** Extract provided **
+ + + +

1. Do any simple craft project together. Don’t obsess about neatness: have fun. Make decorations for a “Family Friday Feast” party and kick off your new school year with a celebration.

2. Read aloud to your children, even if it’s only for one week of the summer or for a short period each day. Pick a short, simple book or use fun poetry. Be expressive! Use different voices for each character. Take turns and let the children read, too. Listen to an audio book as an alternative.

3. Take your children for a walk each day. Keep it short, if desired. Focus on everyday sights you usually overlook. Use this time to get into the routine of discussing simple things together.

4. Use the hot summer days to hide in the air conditioning and learn italic handwriting, read and write silly poetry, read a stack of books from the library (even picture books), do a jigsaw puzzle, or play every board game you own at least once.

5. Visit a museum, zoo, or other “field trip.” Follow up with a time of family discussion about each person’s favorite points and new discoveries.

6. Hold a “Cooking Marathon Day” to make some basic meal components ahead and freeze them for use on busy homeschool days. Make a huge batch of cookies and freeze them in small packages for quick treats in the car on field trip days.

7. Hold a “Game Day” and let each child select a favorite game, and everyone plays together, rotating through the selections. Relax, laugh and get silly, and enjoy each other’s company.

8. Hold a “Family Conference” to discuss what each member expects from homeschooling. Let each express his hopes and fears, likes and dislikes. This time of open sharing will reveal some new things you had not thought of trying and some other things you may want to avoid. (I had not realized how traumatizing a teacher’s red pencil had become to my formerly public schooled child until she shared, so I then began marking her papers with other, happier colors.)

9. Back-to-school shopping–even homeschoolers enjoy a few new items. Find some new containers for homeschool storage, art materials, or just some fun pencils and notebooks. Purchase a special reference book, wall map, or other useful learning aid for the whole family. If your students have left public or private school to begin homeschooling, allow them to choose some things that were not allowed for use in their last classroom (Trapper binders, mechanical pencils, colored-ink pens).

10. Begin classes with only one subject per day for each student. After a week, add a second subject; week three, add two more subjects. Continue until you are up to your full schedule.

From the Mailbox: Read-Aloud Disruptions

This is part of a series of articles based on actual questions I have received and my replies to them. Real names will not be used, and I will address my responses to a generic “Mom”; if you are a homeschooling Dad, the advice can usually be applied to you as well. The wording will be altered from the original letters (and often assembled from multiple letters) and personal details will be omitted or disguised in order to protect the privacy of the writers while still maintaining the spirit of the question. If you have a specific homeschooling question that you would like me to address, please write to me at guiltfreehomeschooling@gmail.com. If part of your letter is used in an article, your identity will be concealed.

+ + + +

** Study material **
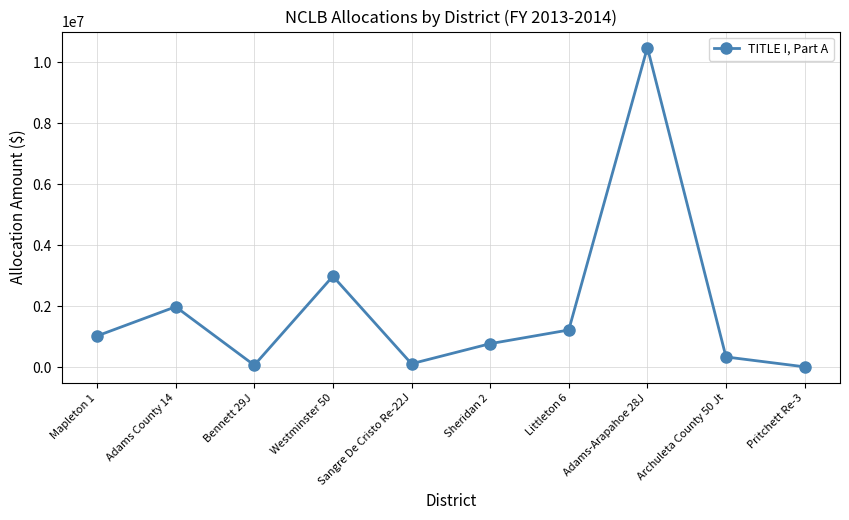

What is the label of the 9th point from the left?

Archuleta County 50 Jt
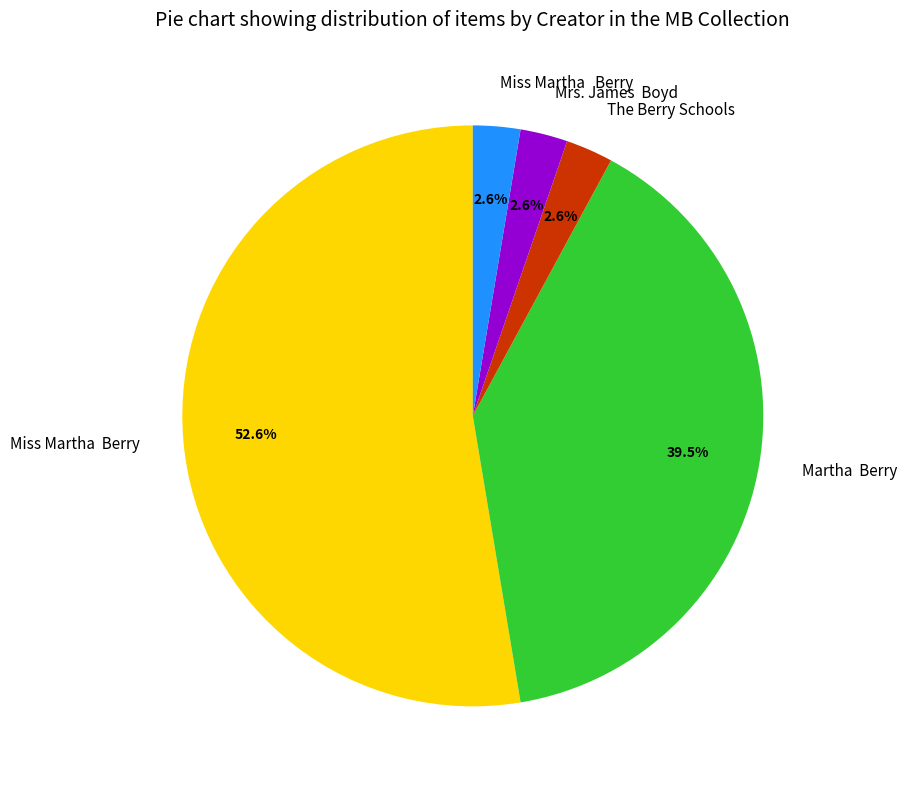

Count the number of slices in the pie.

5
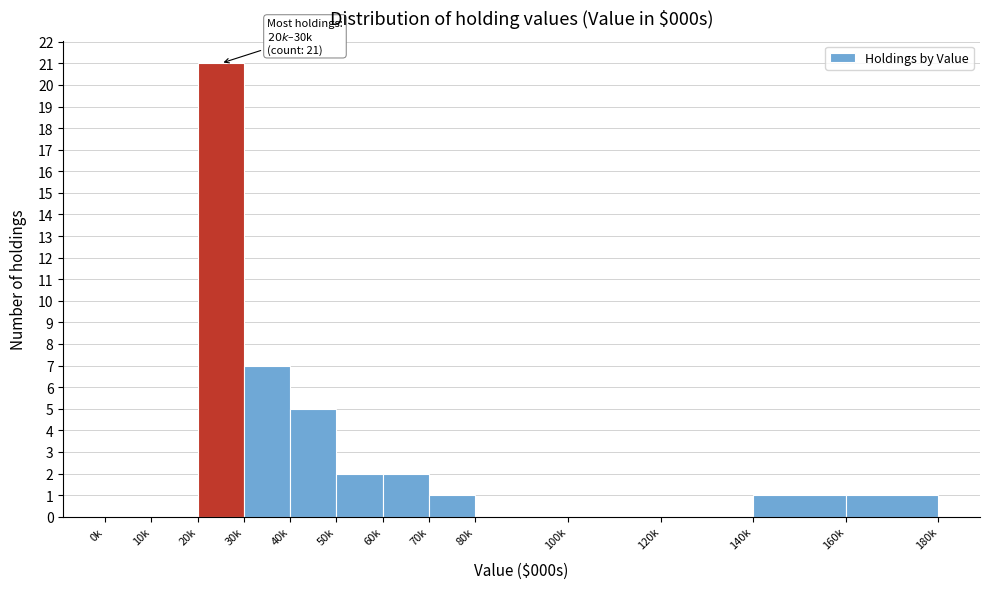

Reading left to right, transcribe all the data shown in this chart.

0k=0	10k=0	20k=21	30k=7	40k=5	50k=2	60k=2	70k=1	80k=0	100k=0	120k=0	140k=1	160k=1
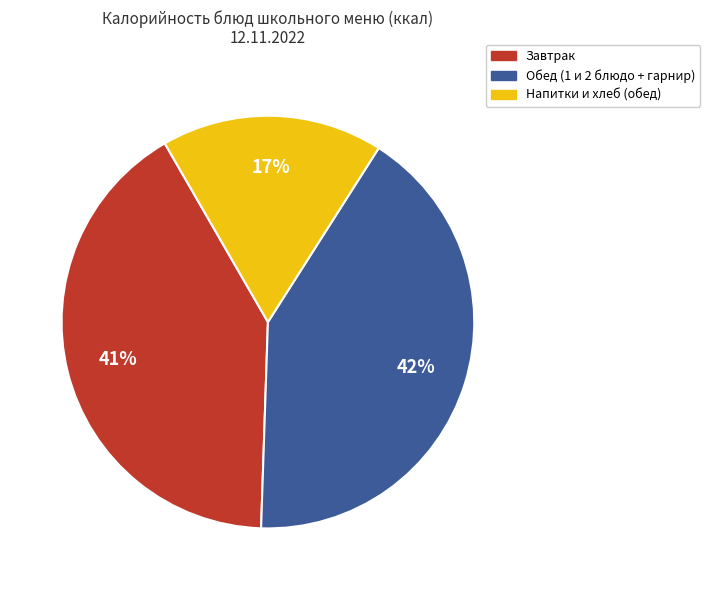

Does any single category account for the majority?

No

+ + + +

** Exercise tasks **
• A. Copy the entries word for word, from the line containing "Reading left to" through the end of the entries, with the pictures left out.
• B. Write the next part of the homeschooling text, picking up after its final sentence.

** Answers to each task **
• A.
Reading left to right, transcribe all the data shown in this chart.

0k=0	10k=0	20k=21	30k=7	40k=5	50k=2	60k=2	70k=1	80k=0	100k=0	120k=0	140k=1	160k=1

Does any single category account for the majority?

No

• B.
Dear Carolyn,
I am the HS mother of several children, with only two old enough for school. I really want to improve on reading aloud to my kids. They do okay with picture books, aside from the jockeying for position on Mom’s lap and crying about whether or not they can see the pictures well enough, but chapter books just don’t hold their interest. The kids are fighting, playing (loudly), leaving the room, and otherwise ignoring my attempt to read to them these wonderful books that I so enjoy. I am trying to pick age/gender appropriate books. Help! Do you have any suggestions? I feel like I’ve been waiting so long for them to be “ready” for chapter books. Should I have to discipline them into good behavior for listening to a good book? This seems to defeat the purpose for me–I want them to enjoy it! Do I have to wait for them to be older still? My oldest is very hands on, active, etc., and he tends to lead the behavior of the others (for the worst).
–Mom

“Discipline,” meaning punishment, is probably not required, but “discipline” — by its definition of training — is definitely in order. This will be a fundamental learning experience for your children: your goal is not merely to read them a book, your goal is teaching your children how to listen and how to show respect.

Your older children can learn to enjoy longer stories, but the youngest ones will not be able to sit still for very long or comprehend the extended plot of a longer story. You may need to do read-aloud time when the youngest ones are napping, just to limit disruptions until the older children begin to understand what behavior you want them to exhibit.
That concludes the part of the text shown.